Vocabulary
A — C
- Ablation Study: A process where parts of an AI system (like specific layers or features) are removed to see how much they contribute to the overall performance.
- Agents (Agentic AI): Autonomous systems that use an LLM as a “brain” to use tools, browse the web, and execute multi-step tasks to achieve a goal.
- Alignment: The process of ensuring an AI’s goals and behaviors match human values and intentions (e.g., preventing it from being harmful).
- Attention Mechanism: The core of the Transformer architecture; it allows the model to “focus” on specific parts of the input text when predicting the next word.
- Autoregressive: A model that predicts the next item in a sequence based on previous items. Most LLMs are autoregressive, generating text one token at a time.
- Chain-of-Thought (CoT): A prompting technique where the AI is encouraged to “think out loud” or show its reasoning steps before providing a final answer.
- Context Window: The maximum amount of information (tokens) a model can “read” or remember at one single time.
- Constitutional AI: A method of training AI where the model is given a “constitution” (a set of rules) to self-evaluate and correct its own behavior.
D — F
- Diffusion: The primary technology behind modern image generators (like Midjourney or DALL-E) that creates data by gradually removing “noise” from an image.

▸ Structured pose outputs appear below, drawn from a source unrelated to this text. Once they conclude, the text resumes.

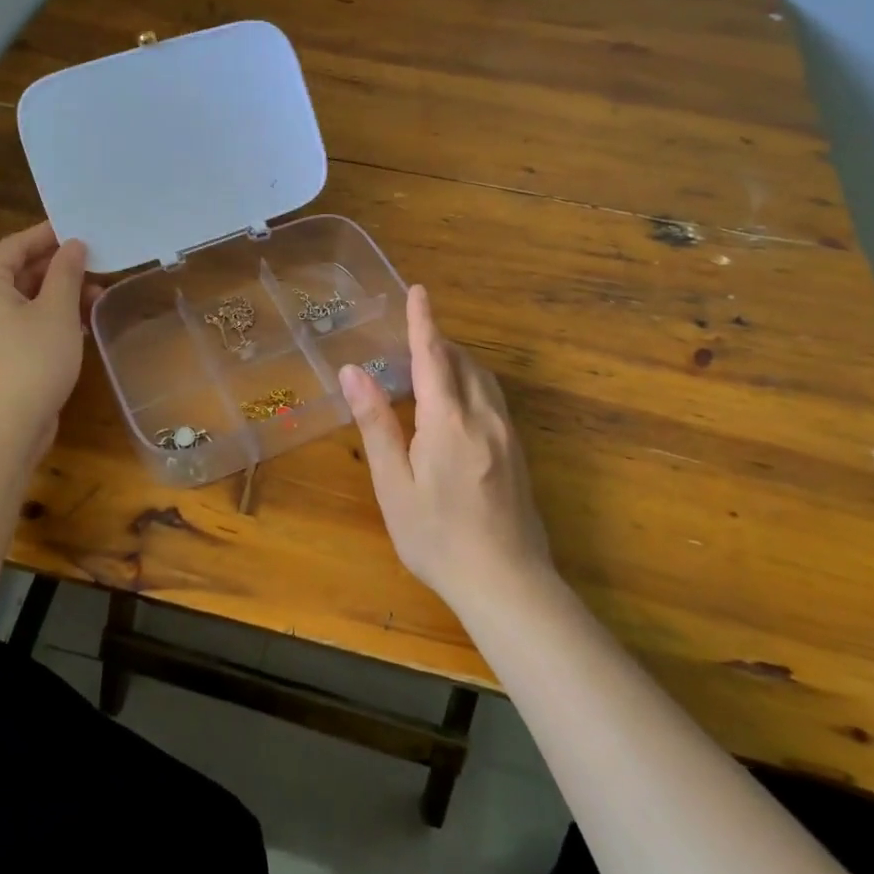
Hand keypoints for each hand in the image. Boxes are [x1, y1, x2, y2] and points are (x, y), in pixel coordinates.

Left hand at [0, 222, 94, 458]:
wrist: (9, 426)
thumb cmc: (33, 359)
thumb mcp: (57, 310)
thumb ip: (67, 272)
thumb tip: (74, 245)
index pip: (15, 245)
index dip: (49, 235)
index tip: (82, 229)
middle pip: (19, 271)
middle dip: (60, 268)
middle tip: (97, 263)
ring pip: (25, 298)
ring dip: (60, 293)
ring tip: (98, 294)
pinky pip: (24, 321)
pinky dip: (51, 316)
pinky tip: (83, 321)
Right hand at [339, 284, 552, 609]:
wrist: (507, 583)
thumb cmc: (437, 537)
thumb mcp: (395, 485)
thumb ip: (376, 423)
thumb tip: (354, 372)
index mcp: (448, 421)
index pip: (433, 356)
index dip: (423, 321)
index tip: (418, 290)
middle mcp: (484, 417)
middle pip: (463, 362)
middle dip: (438, 342)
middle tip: (409, 338)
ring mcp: (508, 435)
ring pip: (483, 379)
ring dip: (457, 361)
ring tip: (430, 365)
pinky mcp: (519, 452)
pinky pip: (494, 399)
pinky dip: (472, 384)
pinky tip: (456, 405)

- Distillation (Knowledge Distillation): The process of training a smaller, faster “student” model to mimic the performance of a large, complex “teacher” model.
- Emergent Behavior: Abilities that appear in large models that were not explicitly programmed or seen in smaller versions of those models.
- Embeddings: Numerical representations of words or concepts. In this “vector space,” words with similar meanings are mathematically close to each other.
- Epoch: One full pass of the entire training dataset through the neural network during training.
- Few-Shot Learning: Providing the model with a few examples of a task within the prompt to help it understand how to respond.
- Fine-Tuning: Taking a pre-trained model and training it further on a smaller, specific dataset to make it an expert in a certain field (e.g., medical or legal).
G — L
- Gantry: Infrastructure used to manage and deploy AI models at scale.
- Grounding: The practice of linking an AI’s responses to a specific, factual source of information (like a private document) to prevent hallucinations.
- Hallucination: When an LLM confidently generates information that is factually incorrect or nonsensical.
- Inference: The process of the model actually running and generating an output after it has already been trained.
- KV Cache (Key-Value Cache): A technical optimization that stores previous calculations so the model doesn’t have to re-process the entire conversation every time it generates a new word.
- Latent Space: The hidden mathematical “map” where the AI organizes everything it has learned; moving through this space changes the output’s style or content.
- LLM (Large Language Model): An AI trained on massive amounts of text to understand and generate human-like language.
- LoRA (Low-Rank Adaptation): A popular, efficient way to fine-tune models by only changing a tiny fraction of the model’s weights.
M — R
- Multimodal: An AI that can process and generate different types of data, such as text, images, audio, and video, simultaneously.
- NLP (Natural Language Processing): The broader field of computer science focused on the interaction between computers and human language.
- Overfitting: When a model learns its training data too well, memorizing it rather than understanding it, which makes it perform poorly on new, unseen data.
- Parameters: The “knobs and dials” inside a neural network. Generally, more parameters mean a more capable (but more expensive) model.
- Perplexity: A metric used to judge how well a model predicts a sample. Lower perplexity means the model is less “confused” by the data.
- Quantization: Reducing the precision of a model’s numbers (e.g., from 16-bit to 4-bit) to make it run faster and fit on smaller hardware like phones.
- RAG (Retrieval-Augmented Generation): A system where the AI looks up information from a database or the web before answering, ensuring its answer is up-to-date and factual.
- RLHF (Reinforcement Learning from Human Feedback): Fine-tuning a model based on humans ranking its answers, helping it learn what humans “prefer” in a response.
S — Z
Scaling Laws: Empirical observations that show AI performance improves predictably as you increase data, computing power, and model size.
System Prompt (Metaprompt): The hidden instructions given to an AI at the start of a session that define its personality, rules, and limitations.
Temperature: A setting that controls the “randomness” of the output. Low temperature (0.1) is focused and factual; high temperature (0.8+) is creative and varied.
Tokens: The basic units of text an LLM reads. A token is usually about 4 characters or 0.75 of a word.
Transformer: The specific neural network architecture (invented in 2017) that made modern LLMs possible.
Weights: The values within a neural network that determine how much importance to give to different inputs. These are “learned” during training.
Zero-Shot: Asking a model to perform a task it has never seen an example of before, relying entirely on its pre-existing knowledge.